I Googled for a solution but from what I see, it seems as though I need the full range of data to calculate percentage for a value.
Is it possible to do with just these three percentiles? For example, if a campaign were to have 300 new membership sign-ups, can I calculate percentage?
 A: You can't do it exactly without knowing the distribution.  I could create a number of distributions that match your percentiles.  Almost anything sensible that you do will be close.  I think I would just take your points $(130,0),(219,25),(283,50),(347,75),(390,100)$ and do a linear interpolation between them.  So to look up a percentile for $300$, we note it is between $283$ and $347$, so the percentile is $50+\frac{300-283}{347-283}(75-50)\approx 56.6$  As the distribution is probably peaked around the middle, this probably underestimates the percentile a bit.
A: It largely depends on what specific distribution the data follows, but you might be able to get some sort of idea if you make assumptions such as that it might be normally distributed (wiki - normal distribution).  This is often a reasonable assumption as many naturally occurring sets of data are normally distributed (iq, height, size of trees, number of leaves on trees, etc...).
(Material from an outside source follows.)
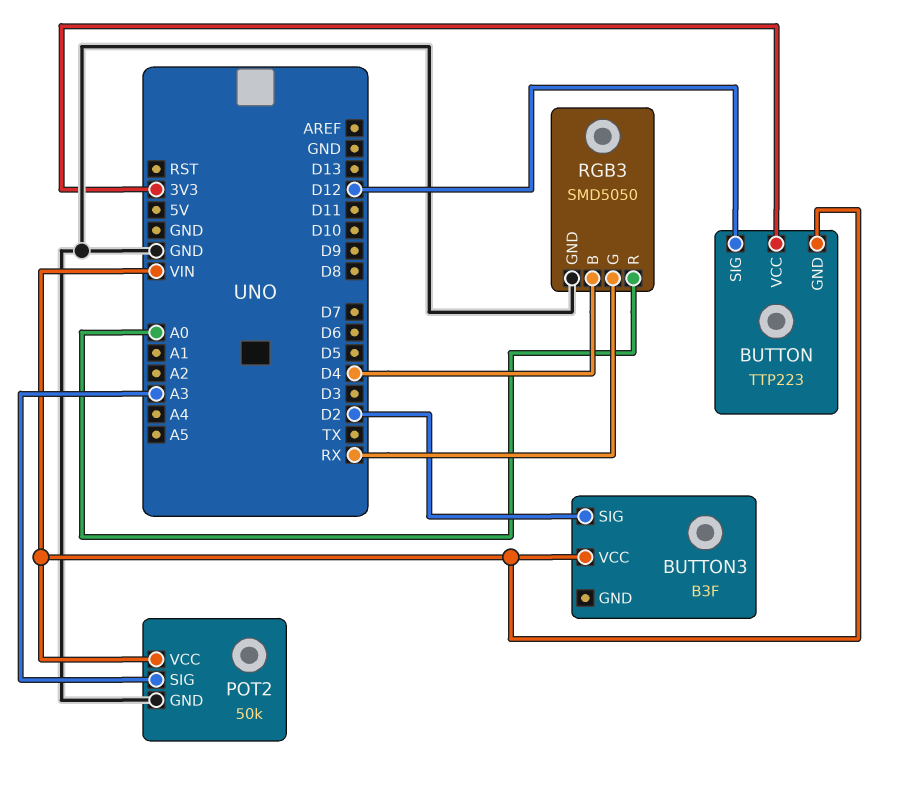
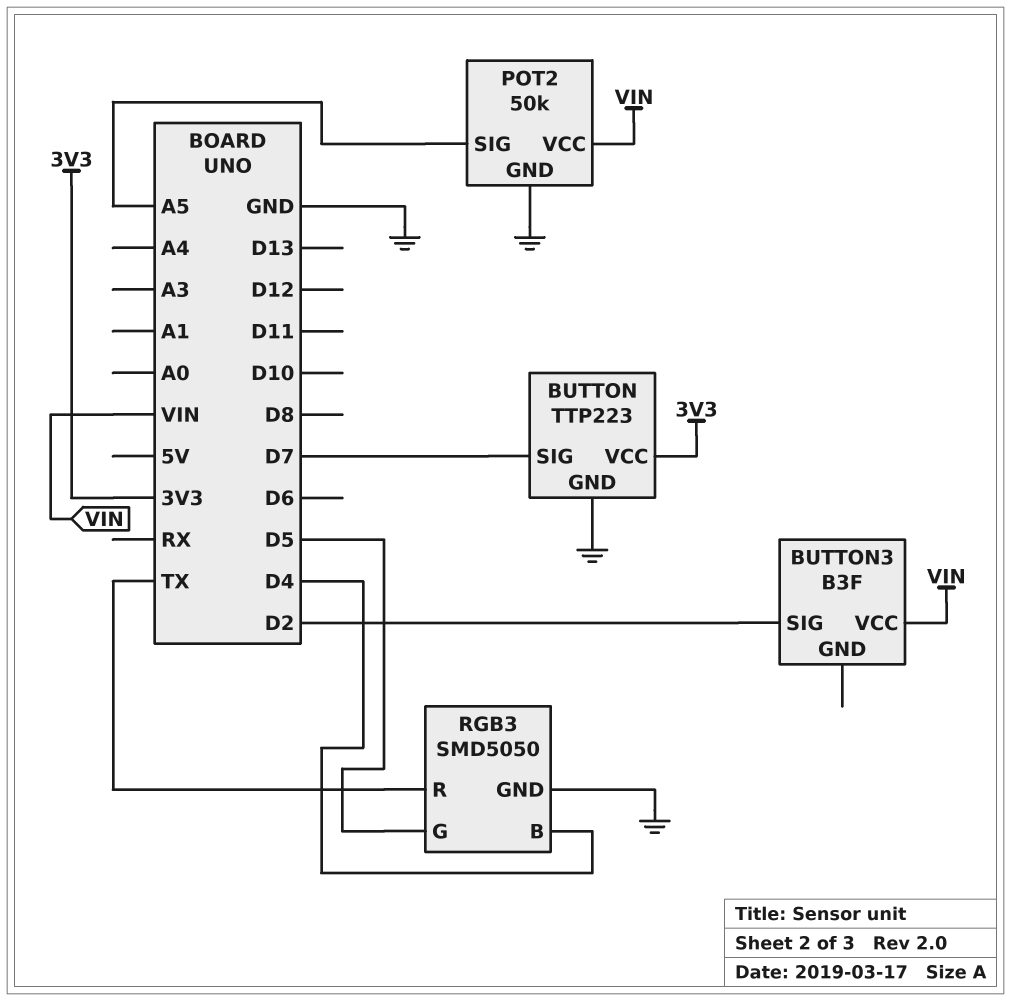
BUTTON pin GND: VIN -> GND
BUTTON pin SIG: D12 -> D7
POT2 pin SIG: A3 -> A5
RGB3 pin G: RX -> D5
RGB3 pin R: A0 -> TX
If it so happens that it is normally distributed, (which looks reasonable), then we can center our focus on the average calculated: 291.
From there, we want to guess as to what the standard deviation might be.  If it is in fact normally distributed, the $25^{th}$ percentile mark should be at about the same distance away from the average as the $75^{th}$ percentile mark at about $0.6745$ times the standard deviation away from the average.
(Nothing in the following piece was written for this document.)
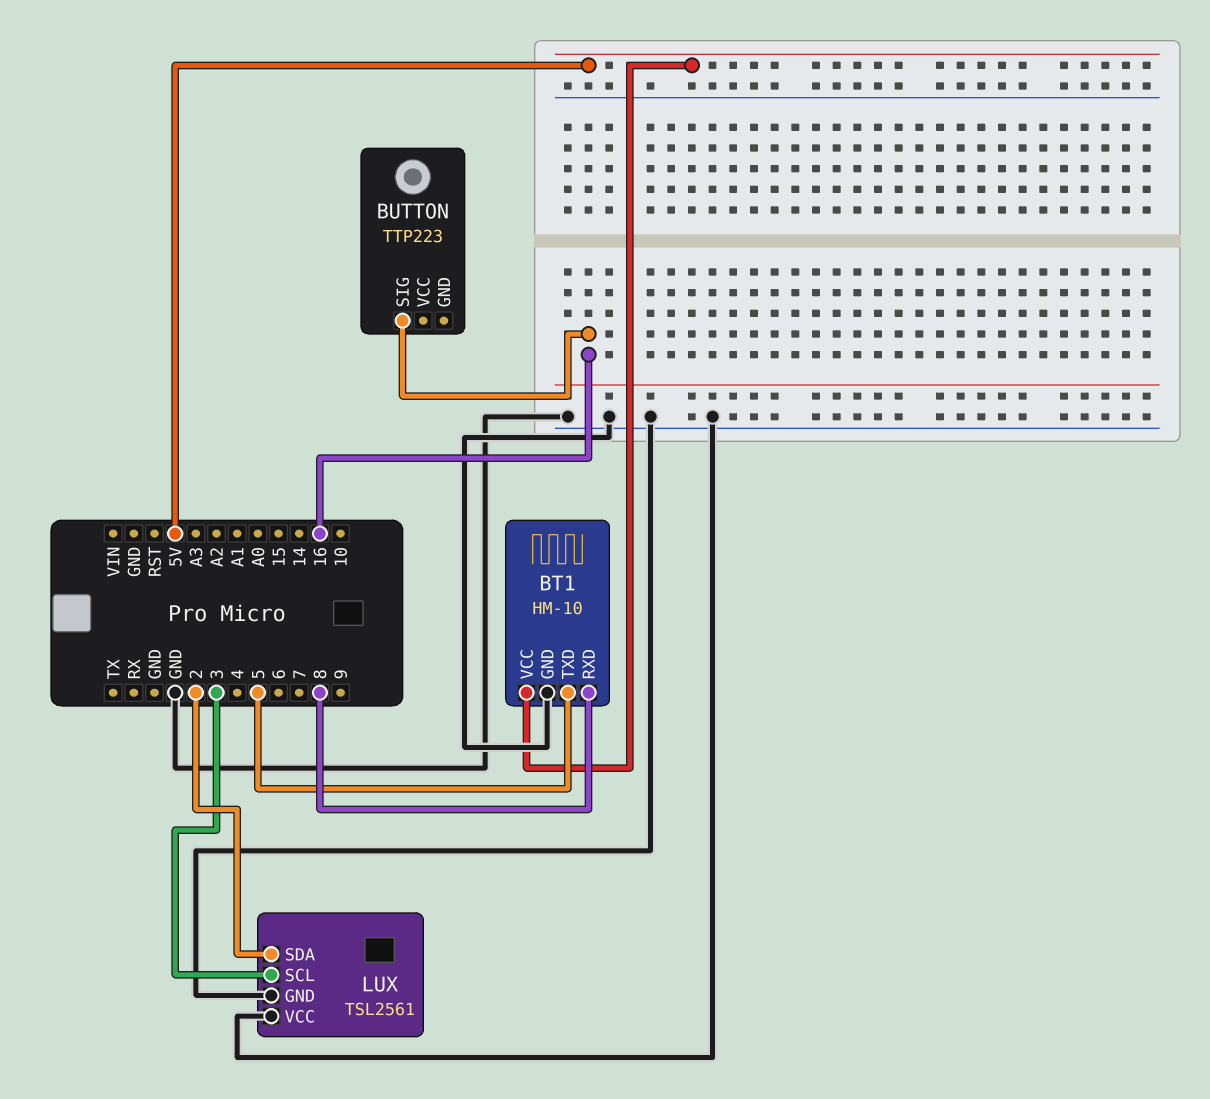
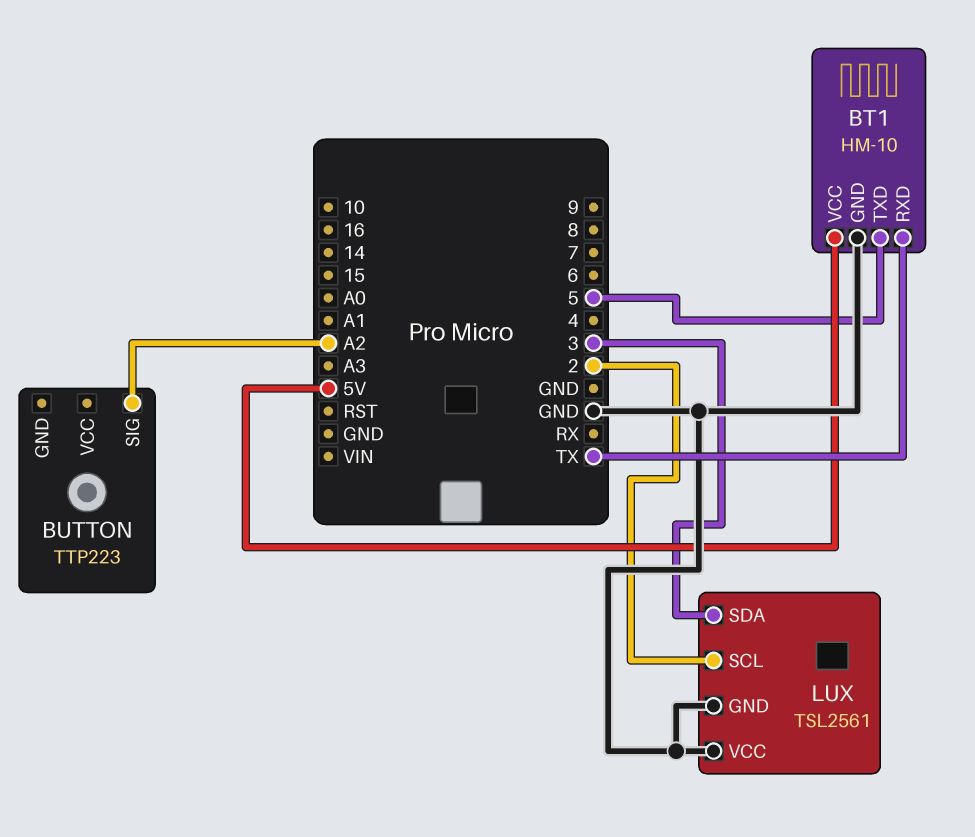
BT1 pin RXD: 8 -> TX
BUTTON pin SIG: 16 -> A2
LUX pin SCL: 3 -> 2
LUX pin SDA: 2 -> 3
With that, we guess then $291-219 = 72\approx 0.6745\sigma$ and $347-291=56\approx 0.6745\sigma$.  Well... they aren't quite the same distance apart, so that implies that if it were normally distributed that there would be some outliers messing up the average.
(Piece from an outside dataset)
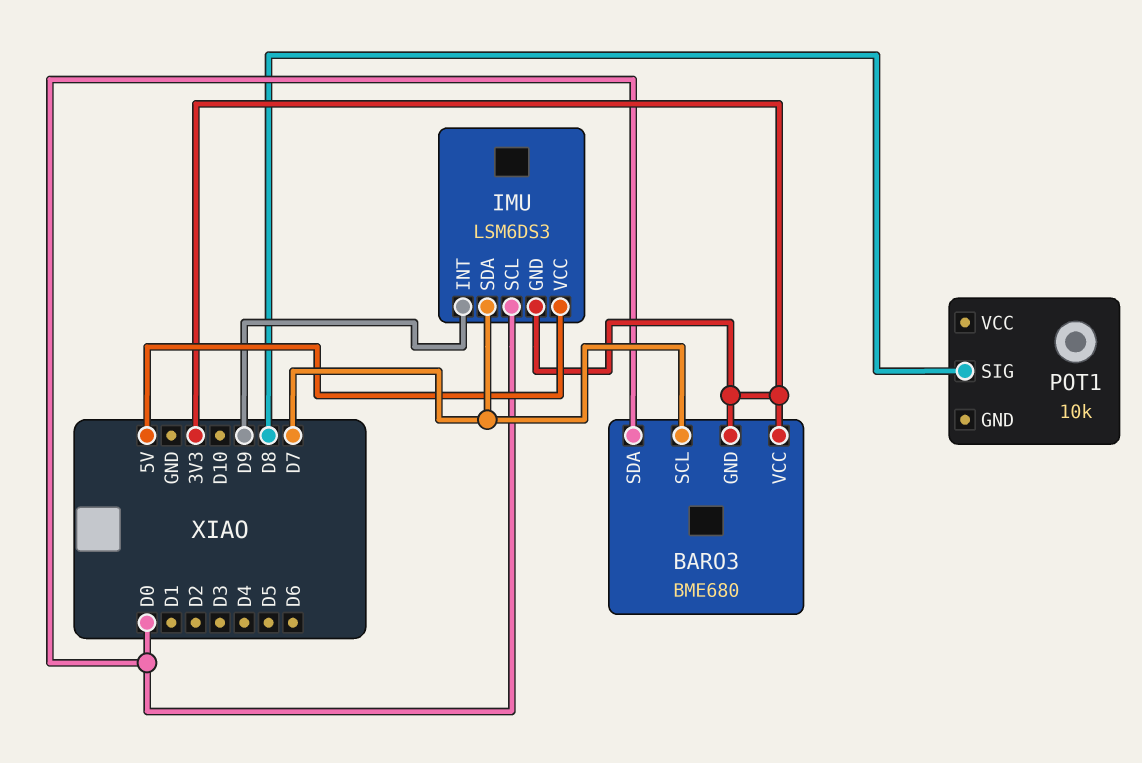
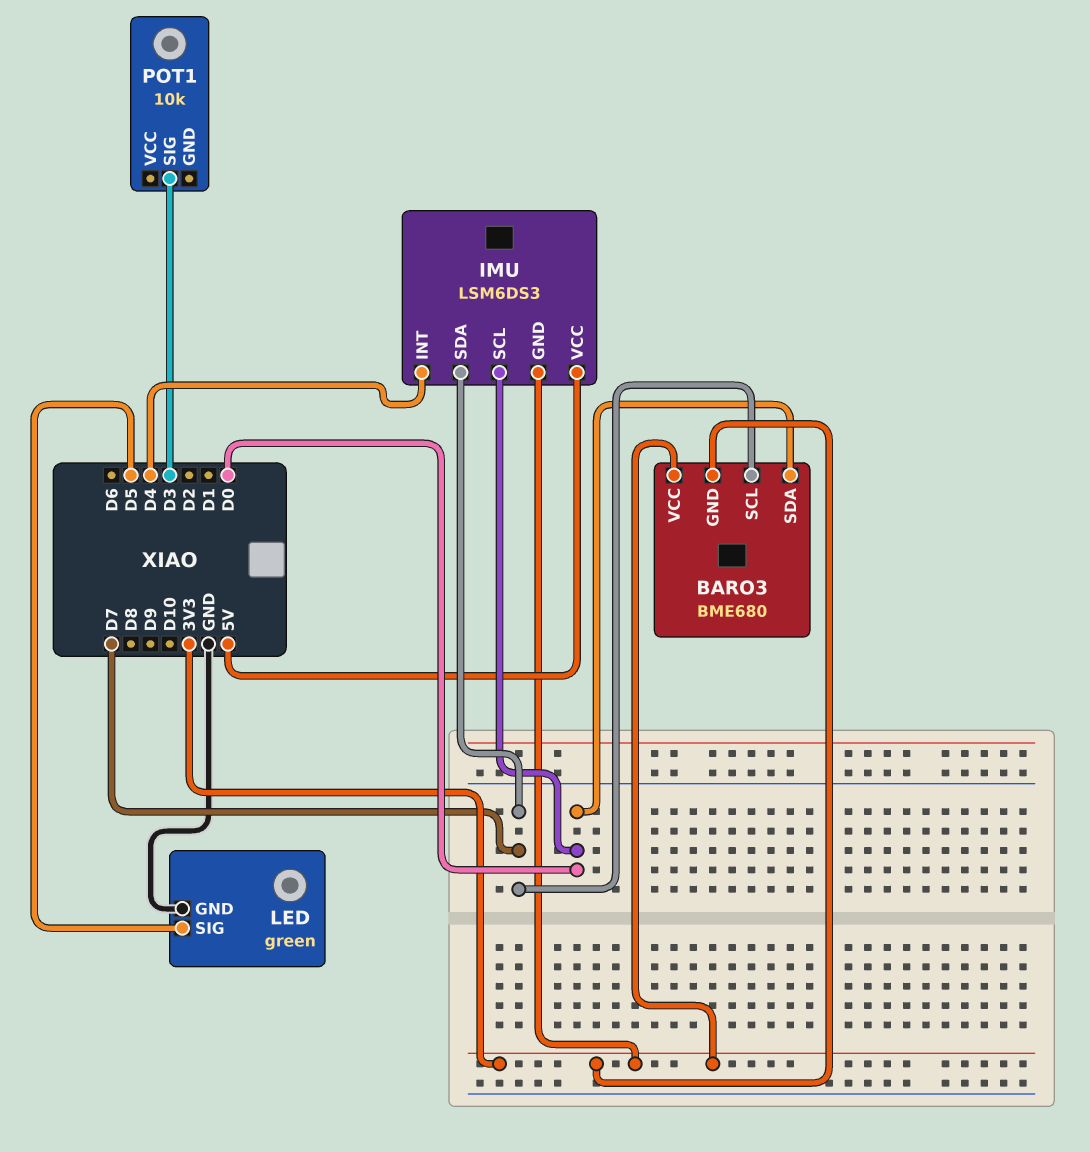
IMU pin INT: D9 -> D4
LED: none -> green
LED pin GND: none -> GND
LED pin SIG: none -> D5
POT1 pin SIG: D8 -> D3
Let us guess instead that the average should naturally have been closer to the $50^{th}$ percentile mark at 283.  $283-219 = 64\approx 0.6745\sigma$ and $347-283=64 \approx 0.6745\sigma$.  These we find are perfectly evenly spaced, which helps support our hypothesis that it were normally distributed.  Calculating for $\sigma$ then gives us $\sigma = 64/0.6745\approx 95$.
We suppose then that our data is normally distributed with average 283 and standard deviation 95.  Using a conversion to work with the standard normal distribution (where average was 0 and standard deviation is 1), by setting $z = \frac{283 - x}{95}$ we can then use a chart of values to find out in what percentile a specific value of $x$ is.
This gives way to the following chart:
$\begin{array}{l|l}
10^{th}\text{percentile} & 161\\
20^{th}\text{percentile} & 203\\
30^{th}\text{percentile} & 233\\
40^{th}\text{percentile} & 259\\
50^{th}\text{percentile} & 283\\
60^{th}\text{percentile} & 307\\
70^{th}\text{percentile} & 333\\
80^{th}\text{percentile} & 363\\
90^{th}\text{percentile} & 404\\
99^{th}\text{percentile} & 504
\end{array}$
This will not be entirely accurate for a few reasons.  First: we already know that the average was calculated and was in fact different than the $50^{th}$ percentile marker (which if it was normally distributed should not have happened).  Second, it is possible that the data is not well approximated by a normal distribution.  Still, without more information, the assumptions made seem reasonable.